=== Apply what you read ===
A. Summarize the blog excerpt in three sentences.
B. Reproduce the blog excerpt between "That Blows." and "one I loathed.", inclusive.

=== Page excerpt ===
================================

Wednesday, March 18, 2009

Worst. Saint. Patrick's. Day. Ever.

Did I Get To Eat Corned Beef?


Did I Get To Drink An Irish Carbomb?


Did O Get To Spend St. Patrick's Day With Friends, Family and Assorted Loved Ones? Sharing Mutual Pride In Your Heritage?


Did I Even Get To Set Foot Inside A Bar?


Did you have to Work?


Did I Get To Stay A Forty Minutes Late At Work?


Does That Mean I Got Overtime?


Did I Get Out Of Work To Find That Someone had slashed Your Bike Tire Valves?


After Walking For Twenty Minutes Did You Find A Line Extended Around The Block At The Pub You Where Planning On Going To?


Was There A Single Irish Person In That Line?


Did I Then Decide to swallow your Pride And Buy Some Guiness At The Overpriced Ralphs across The Street?


How'd That Go?

A Meth Head Tried To Mug Me In the Parking Lot.


Yes Very Politely.

How'd You Know He Was On Meth?

Oh He told me.

How'd You Get Rid Of Him?

I Told him the cops had left and he could get his Pipe Back.

That Sucks?

Yeah But It's Fucking LA.

So After That Did You Start the Five Mile Walk Back To Your Flat?


How'd That Go.

Not Well.

Did The Cops Stop You?


How Many Times?


Rather THen The Meth Head?


Where you Riding Your Bike? It's Still A DUI, if you do Are?

I Was Walking My Bike. Someone Cut My Fucking Valves.

So What Did You Do Then?

Finally Got Home Two hours after Leaving Work. Starting Drinking My Guiness, Wrote This.

That Blows.


Maybe Next Time You'll Get lucky and Just Drown in your own vomit after puking in a gutter.

One Can Only Hope.

Saturday, March 14, 2009

Dawn Of The Dead (2004)

Ah Watchmen, a movie so good that it forced me to go back and rewatch Dawn Of The Dead. Love him or hate him, Zack Synder has proven himself to be one of the most unique stylists of the modern day. I decided now was as good a time as any to go back and check out his debut feature.

Even if it’s one I loathed.

Let me explain I don’t like the original Dawn Of The Dead I love it. As well as being a damn fine horror film its one of the most blackly funny satires of America ever made. A vision of a world not unlike WALLE’s where corporate culture has infalatized us to the point where everyone from Hare Krishna to Cops to Nuns can only worship before the all mighty call of consumerism, and be devoured by their hunger. In Romero’s bleak world view we’ve voted for Mammon over God to a startling degree.

What bothered me about the remake wasn’t the fast zombies or any other such canonical nonsense, but the way this satire was stripped from the films very soul. The mall ceased to be a materialistic hellscape and became just a cool fort to hang out in. So much so that when our survivors do decide to band out their decision just seems arbitrary zombie baby or no.

Almost worse is the way the remake jettisoned the orginal’s intimate four person cast to become an ensemble piece thus losing a huge amount of the claustrophobia. The ensemble itself is a mixed bag Ving Rhames and a few others do solid work, but Sarah Polley never quite loses the “Gawd I can’t believe I’m in a zombie movie.” Indie girl vide.

================================

=== Given entries ===
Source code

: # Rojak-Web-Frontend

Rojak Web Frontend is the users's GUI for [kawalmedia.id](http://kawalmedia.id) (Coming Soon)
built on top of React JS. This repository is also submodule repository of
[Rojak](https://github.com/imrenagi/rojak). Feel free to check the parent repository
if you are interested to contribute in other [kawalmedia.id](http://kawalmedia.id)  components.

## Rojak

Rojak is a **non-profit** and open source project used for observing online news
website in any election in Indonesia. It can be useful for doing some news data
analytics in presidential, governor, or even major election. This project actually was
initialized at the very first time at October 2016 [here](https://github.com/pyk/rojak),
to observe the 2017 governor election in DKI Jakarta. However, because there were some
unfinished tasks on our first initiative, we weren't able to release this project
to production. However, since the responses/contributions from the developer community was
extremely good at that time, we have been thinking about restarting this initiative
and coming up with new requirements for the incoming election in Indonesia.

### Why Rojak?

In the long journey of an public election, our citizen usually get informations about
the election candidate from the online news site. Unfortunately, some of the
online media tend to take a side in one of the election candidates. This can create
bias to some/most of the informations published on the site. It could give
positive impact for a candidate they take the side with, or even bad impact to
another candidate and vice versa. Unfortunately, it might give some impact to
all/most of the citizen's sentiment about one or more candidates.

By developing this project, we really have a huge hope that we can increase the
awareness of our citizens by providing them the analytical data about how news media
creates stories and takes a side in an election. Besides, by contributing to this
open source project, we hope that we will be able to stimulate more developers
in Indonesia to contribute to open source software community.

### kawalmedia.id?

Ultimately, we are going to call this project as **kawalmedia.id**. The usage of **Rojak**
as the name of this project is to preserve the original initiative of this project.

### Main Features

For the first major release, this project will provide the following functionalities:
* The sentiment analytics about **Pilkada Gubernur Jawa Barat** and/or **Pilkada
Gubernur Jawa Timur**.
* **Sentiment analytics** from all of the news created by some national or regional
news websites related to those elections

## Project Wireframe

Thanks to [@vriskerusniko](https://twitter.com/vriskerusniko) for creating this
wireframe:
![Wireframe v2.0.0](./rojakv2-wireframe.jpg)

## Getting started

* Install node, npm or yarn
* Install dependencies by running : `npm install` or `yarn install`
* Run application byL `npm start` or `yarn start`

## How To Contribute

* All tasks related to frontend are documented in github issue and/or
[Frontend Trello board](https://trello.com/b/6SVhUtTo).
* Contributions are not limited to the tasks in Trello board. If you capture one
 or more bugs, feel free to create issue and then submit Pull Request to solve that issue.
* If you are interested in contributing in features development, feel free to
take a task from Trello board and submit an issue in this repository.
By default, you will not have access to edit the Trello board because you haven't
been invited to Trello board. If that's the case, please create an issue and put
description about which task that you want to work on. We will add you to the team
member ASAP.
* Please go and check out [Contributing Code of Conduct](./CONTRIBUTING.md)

================================

=== List of solutions ===
A. A St. Patrick's Day post describes how someone cut the writer's bike valves and a meth head tried to mug the writer in a parking lot. The writer walked the bike home, arrived two hours after leaving work, started drinking Guinness and wrote the post. A second post revisits the 2004 Dawn of the Dead remake after Watchmen, praising the original as a horror film and a satire of American consumerism while faulting the remake for stripping out that satire and trading the original's four-person cast for an ensemble that loses much of the claustrophobia.

B.
That Blows.


Maybe Next Time You'll Get lucky and Just Drown in your own vomit after puking in a gutter.

One Can Only Hope.

Saturday, March 14, 2009

Dawn Of The Dead (2004)

Ah Watchmen, a movie so good that it forced me to go back and rewatch Dawn Of The Dead. Love him or hate him, Zack Synder has proven himself to be one of the most unique stylists of the modern day. I decided now was as good a time as any to go back and check out his debut feature.

Even if it’s one I loathed.